Letters: Readers respond to an editorial and other articles on the fallout of the Peter Mandelson scandal

What a great editorial (The Guardian view on Starmer’s trust crisis: it is unlikely to be managed away, 13 February). Your statement that the prime minister has “learned nothing and forgotten nothing” sums up much of his and our present situation. He was put where he is now by apparatchiks who failed to suggest that without any vision he would be at the mercy of people who would tug him to and fro – which they have. This weakness – which was shared by Boris Johnson, and why Dominic Cummings called Johnson “the Trolley” – means few people have any reason to trust him.

That Starmer’s judgment is flawed is demonstrated by the number of U-turns that he has been forced to make. I heard somebody on Radio 4 saying that Starmer “emanates blandness”. On the benches behind him are many stronger people. He needs to be ditched before the country is totally shrouded in gloom.
Juliet Solomon
Frome, Somerset

• Your analysis of Keir Starmer’s probable slide out of power quotes his use of the word “fight”. He was well trained by Morgan McSweeney to appear aggressive. But aggression is for opposition. A prime minister should look to govern, aiming for communal unity. As you say, Starmer has learned nothing, instead bigging up the opposition. He has chosen a foolhardy path that will lead him, and perhaps his party, to oblivion.
Andy Jordan
Wirksworth, Derbyshire

• As so often, John Harris illuminates the thoughts and feelings of disappointed and sceptical voters, and the political and ethical vacuum at the heart of the McSweeney-Starmer project (Politicians ‘don’t live how we live’, voters tell me, 8 February).

The Starmer government’s disdain not just for critics of Peter Mandelson’s privileged lifestyle and friendships, but for advocates of anything resembling principled leftwing policies, has been responsible for numerous missteps that seem to confirm the “Politicians are all the same” narrative. This applies as much to the international as the domestic sphere.

We should not forget that the main argument (accepted by both Labour and the Tories) for appointing Mandelson as ambassador to Washington was the perceived need to appease Donald Trump. Let’s hope that the Mandelson-Epstein scandal will prompt not just a procedural inquiry into who knew what and when, but also a reckoning with Labour’s overriding obeisance to Trump and his foreign policy.
Dr Chris Sinha
Cringleford, Norfolk

• A few of us predicted Starmerism would end, but not in the way that Owen Jones thinks (The left warned that Starmerism would end like this. Now all of Britain faces the fallout, 9 February).
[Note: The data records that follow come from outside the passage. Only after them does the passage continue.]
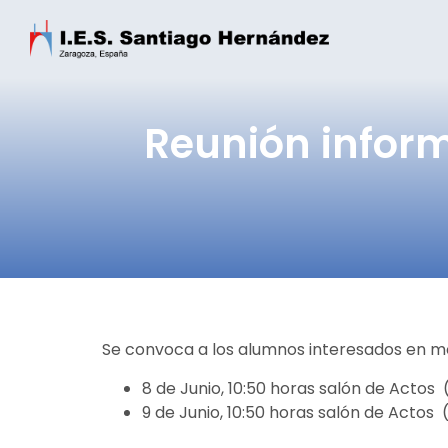
Reunión inform
Se convoca a los alumnos interesados en mov
8 de Junio, 10:50 horas salón de Actos
9 de Junio, 10:50 horas salón de Actos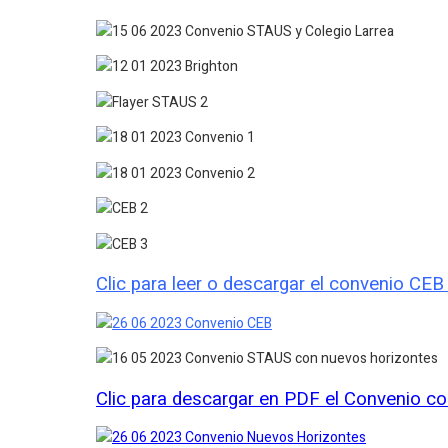
Clic para leer o descargar el convenio CE
Clic para descargar en PDF el Convenio c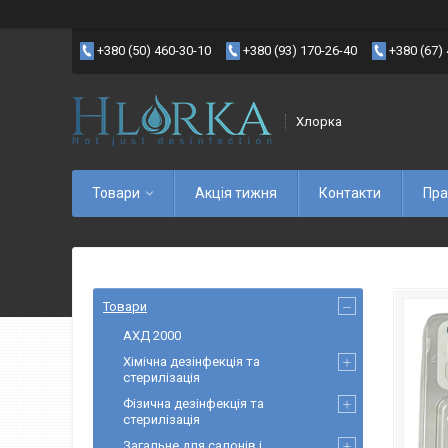
+380 (50) 460-30-10
+380 (93) 170-26-40
+380 (67)
Хлорка
Товари
Акція тижня
Контакти
Пра
Товари
АХД 2000
Хімічна дезінфекція та
стерилізація
Фізична дезінфекція та
стерилізація
Загальне для салонів і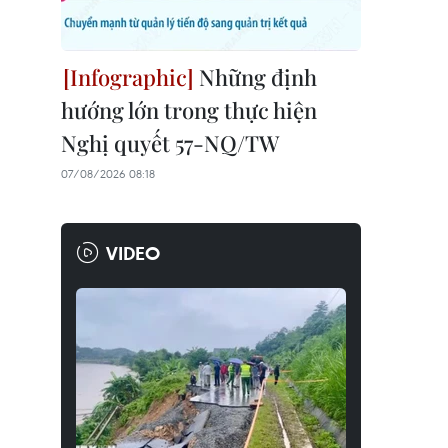
Những định
hướng lớn trong thực hiện
Nghị quyết 57-NQ/TW
07/08/2026 08:18
VIDEO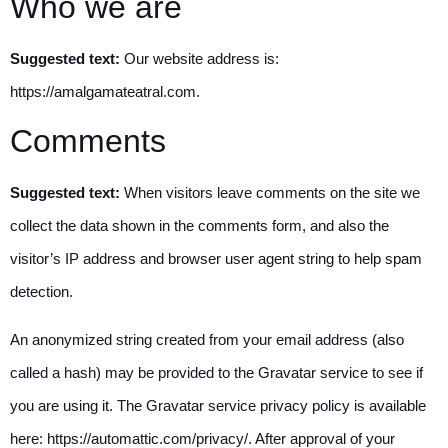
Who we are
Suggested text:
Our website address is:
https://amalgamateatral.com.
Comments
Suggested text:
When visitors leave comments on the site we
collect the data shown in the comments form, and also the
visitor’s IP address and browser user agent string to help spam
detection.
An anonymized string created from your email address (also
called a hash) may be provided to the Gravatar service to see if
you are using it. The Gravatar service privacy policy is available
here: https://automattic.com/privacy/. After approval of your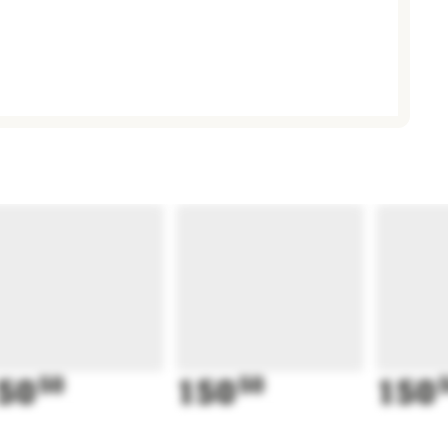
50
50
150
50
150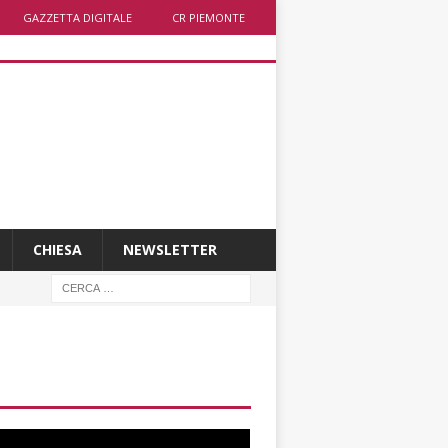
GAZZETTA DIGITALE
CR PIEMONTE
CHIESA
NEWSLETTER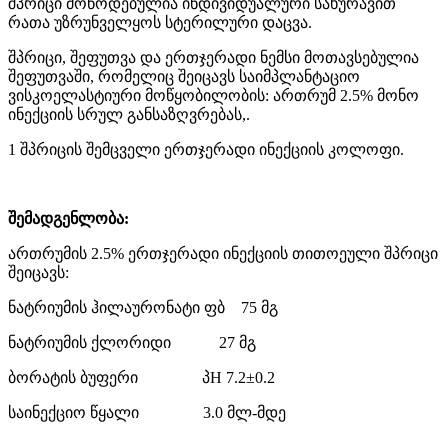
შპრიცი მოწოდებულია ინდივიდუალური სახურავით
რათა უზრუნველყოს სტერილური დაცვა.
შპრიცი, შეფუთვა და ერთჯერადი ნემსი მოთავსებულია
შეფუთვაში, რომელიც შეიცავს საიმპლანტაციო
ვისკოელასტიური მოწყობილობის: ართრუმ 2.5% მონო
ინექციის სრულ განსაზღვრებას,.
1 შპრიცის შემცველი ერთჯერადი ინექციის კოლოფი.
შემადგენლობა:
ართრუმის 2.5% ერთჯერადი ინექციის თითოეული შპრიცი
შეიცავს:
ნატრიუმის ჰილაურონატი ფბ 75 მგ
ნატრიუმის ქლორიდი 27 მგ
ბორატის ბუფერი პH 7.2±0.2
საინექციო წყალი 3.0 მლ-მდე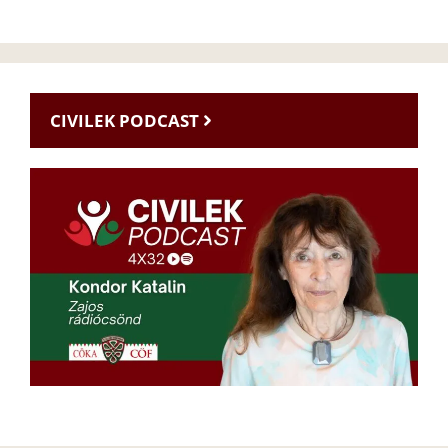
CIVILEK PODCAST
Labour’s left wing, the biggest election-losing machine in the party’s history, has lost no time in getting its knives deployed into Keir Starmer’s back.

One expects confected outrage from the opposition to, well, anything, but it is particularly damaging when the party itself is publicly intent on destroying its leader – particularly one who is barely a year into delivering a huge programme of national renewal. If there was ever a time for the left and its supporters to keep their own counsel, this is it, because the only winners out of the current furore will be Reform UK.